◆ Objetivo del ejercicio:
Edita las líneas desde la que contiene "added to documents." hasta la que contiene "to the document", ambas incluidas, y reemplaza "Voting results" por "Election results" sin cambiar nada más.

◆ Registros extraídos:

- - -

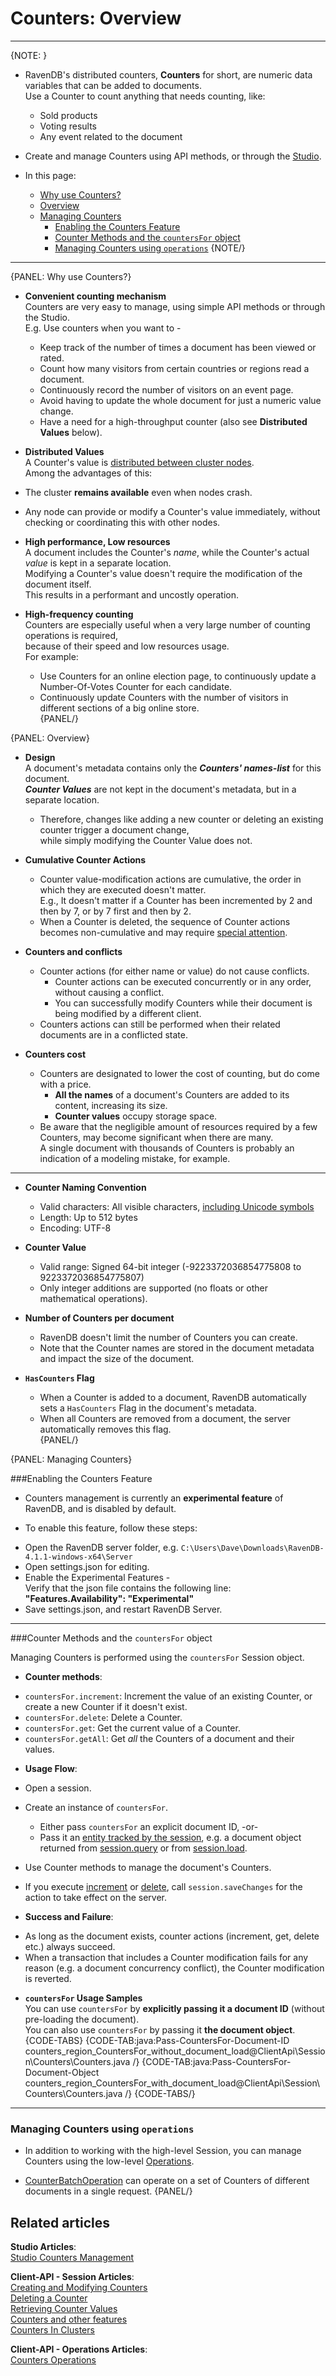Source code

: # Counters: Overview
---

{NOTE: }

* RavenDB's distributed counters, **Counters** for short, are numeric data variables that can be added to documents.  
  Use a Counter to count anything that needs counting, like:
   * Sold products  
   * Voting results  
   * Any event related to the document  

* Create and manage Counters using API methods, or through the [Studio](../../../studio/database/documents/document-view/additional-features/counters).  

* In this page:  
  * [Why use Counters?](../../../client-api/session/counters/overview#why-use-counters?)  
  * [Overview](../../../client-api/session/counters/overview#overview)  
  * [Managing Counters](../../../client-api/session/counters/overview#managing-counters)  
      * [Enabling the Counters Feature](../../../client-api/session/counters/overview#enabling-the-counters-feature)  
      * [Counter Methods and the `countersFor` object](../../../client-api/session/counters/overview#counter-methods-and-the--object)  
      * [Managing Counters using `operations`](../../../client-api/session/counters/overview#managing-counters-using-)
{NOTE/}

---

{PANEL: Why use Counters?}

* **Convenient counting mechanism**  
Counters are very easy to manage, using simple API methods or through the Studio.  
E.g. Use counters when you want to -  
  - Keep track of the number of times a document has been viewed or rated.  
  - Count how many visitors from certain countries or regions read a document.  
  - Continuously record the number of visitors on an event page.  
  - Avoid having to update the whole document for just a numeric value change.  
  - Have a need for a high-throughput counter (also see **Distributed Values** below).  

* **Distributed Values**  
A Counter's value is [distributed between cluster nodes](../../../client-api/session/counters/counters-in-clusters).  
Among the advantages of this:  

 * The cluster **remains available** even when nodes crash.  
 * Any node can provide or modify a Counter's value immediately, without checking or coordinating this with other nodes.  

* **High performance, Low resources**  
A document includes the Counter's _name_, while the Counter's actual _value_ is kept in a separate location.  
Modifying a Counter's value doesn't require the modification of the document itself.  
This results in a performant and uncostly operation.

* **High-frequency counting**  
Counters are especially useful when a very large number of counting operations is required,  
because of their speed and low resources usage.  
For example:  
  - Use Counters for an online election page, to continuously update a Number-Of-Votes Counter for each candidate.  
  - Continuously update Counters with the number of visitors in different sections of a big online store.  
{PANEL/}

{PANEL: Overview}

* **Design**  
  A document's metadata contains only the ***Counters' names-list*** for this document.  
  ***Counter Values*** are not kept in the document's metadata, but in a separate location.  
  * Therefore, changes like adding a new counter or deleting an existing counter trigger a document change,  
    while simply modifying the Counter Value does not.  

* **Cumulative Counter Actions**  
   - Counter value-modification actions are cumulative, the order in which they are executed doesn't matter.  
     E.g., It doesn't matter if a Counter has been incremented by 2 and then by 7, or by 7 first and then by 2.  
   - When a Counter is deleted, the sequence of Counter actions becomes non-cumulative and may require [special attention](../../../client-api/session/counters/counters-in-clusters#concurrent-delete-and-increment).  

* **Counters and conflicts**  
  * Counter actions (for either name or value) do not cause conflicts.  
      - Counter actions can be executed concurrently or in any order, without causing a conflict.  
      - You can successfully modify Counters while their document is being modified by a different client.  
  * Counters actions can still be performed when their related documents are in a conflicted state.  

* **Counters cost**  
  * Counters are designated to lower the cost of counting, but do come with a price.  
     * **All the names** of a document's Counters are added to its content, increasing its size.  
     * **Counter values** occupy storage space.  
  * Be aware that the negligible amount of resources required by a few Counters, 
    may become significant when there are many.  
    A single document with thousands of Counters is probably an indication of a modeling mistake, 
    for example.

---

* **Counter Naming Convention**  
    * Valid characters: All visible characters, [including Unicode symbols](../../../studio/database/documents/document-view/additional-features/counters#section)  
    * Length: Up to 512 bytes  
    * Encoding: UTF-8  

* **Counter Value**  
    * Valid range: Signed 64-bit integer (-9223372036854775808 to 9223372036854775807)  
    * Only integer additions are supported (no floats or other mathematical operations).

* **Number of Counters per document**  
    * RavenDB doesn't limit the number of Counters you can create.  
    * Note that the Counter names are stored in the document metadata and impact the size of the document.  

* **`HasCounters` Flag**  
    * When a Counter is added to a document, RavenDB automatically sets a `HasCounters` Flag in the document's metadata.  
    * When all Counters are removed from a document, the server automatically removes this flag.  
{PANEL/}

{PANEL: Managing Counters}

###Enabling the Counters Feature

* Counters management is currently an **experimental feature** of RavenDB, and is disabled by default.  

*  To enable this feature, follow these steps:  
  - Open the RavenDB server folder, e.g. `C:\Users\Dave\Downloads\RavenDB-4.1.1-windows-x64\Server`  
  - Open settings.json for editing.  
  - Enable the Experimental Features -  
    Verify that the json file contains the following line: **"Features.Availability": "Experimental"**  
  - Save settings.json, and restart RavenDB Server.  

---

###Counter Methods and the `countersFor` object

Managing Counters is performed using the `countersFor` Session object.  

*  **Counter methods**:  
  - `countersFor.increment`: Increment the value of an existing Counter, or create a new Counter if it doesn't exist.  
  - `countersFor.delete`: Delete a Counter.  
  - `countersFor.get`: Get the current value of a Counter.  
  - `countersFor.getAll`: Get _all_ the Counters of a document and their values.  

*  **Usage Flow**:  
  * Open a session.  
  * Create an instance of `countersFor`.  
      * Either pass `countersFor` an explicit document ID, -or-  
      * Pass it an [entity tracked by the session](../../../client-api/session/loading-entities), e.g. a document object returned from [session.query](../../../client-api/session/querying/how-to-query) or from [session.load](../../../client-api/session/loading-entities#load).  
  * Use Counter methods to manage the document's Counters.  
  * If you execute [increment](../../../client-api/session/counters/create-or-modify) or [delete](../../../client-api/session/counters/delete), call `session.saveChanges` for the action to take effect on the server.  

*  **Success and Failure**:  
  - As long as the document exists, counter actions (increment, get, delete etc.) always succeed.
  - When a transaction that includes a Counter modification fails for any reason (e.g. a document concurrency conflict), 
    the Counter modification is reverted.

* **`countersFor` Usage Samples**  
  You can use `countersFor` by **explicitly passing it a document ID** (without pre-loading the document).  
  You can also use `countersFor` by passing it **the document object**.  
  {CODE-TABS}
  {CODE-TAB:java:Pass-CountersFor-Document-ID counters_region_CountersFor_without_document_load@ClientApi\Session\Counters\Counters.java /}
  {CODE-TAB:java:Pass-CountersFor-Document-Object counters_region_CountersFor_with_document_load@ClientApi\Session\Counters\Counters.java /}
  {CODE-TABS/}

---

### Managing Counters using `operations`

* In addition to working with the high-level Session, you can manage Counters using the low-level [Operations](../../../client-api/operations/what-are-operations).  

* [CounterBatchOperation](../../../client-api/operations/counters/counter-batch) 
can operate on a set of Counters of different documents in a single request.
{PANEL/}

## Related articles
**Studio Articles**:  
[Studio Counters Management](../../../studio/database/documents/document-view/additional-features/counters#counters)  

**Client-API - Session Articles**:  
[Creating and Modifying Counters](../../../client-api/session/counters/create-or-modify)  
[Deleting a Counter](../../../client-api/session/counters/delete)  
[Retrieving Counter Values](../../../client-api/session/counters/retrieve-counter-values)  
[Counters and other features](../../../client-api/session/counters/counters-and-other-features)  
[Counters In Clusters](../../../client-api/session/counters/counters-in-clusters)  

**Client-API - Operations Articles**:  
[Counters Operations](../../../client-api/operations/counters/get-counters#operations--counters--how-to-get-counters)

- - -

◆ Resultado esperado:
* RavenDB's distributed counters, **Counters** for short, are numeric data variables that can be added to documents.  
  Use a Counter to count anything that needs counting, like:
   * Sold products  
   * Election results  
   * Any event related to the document  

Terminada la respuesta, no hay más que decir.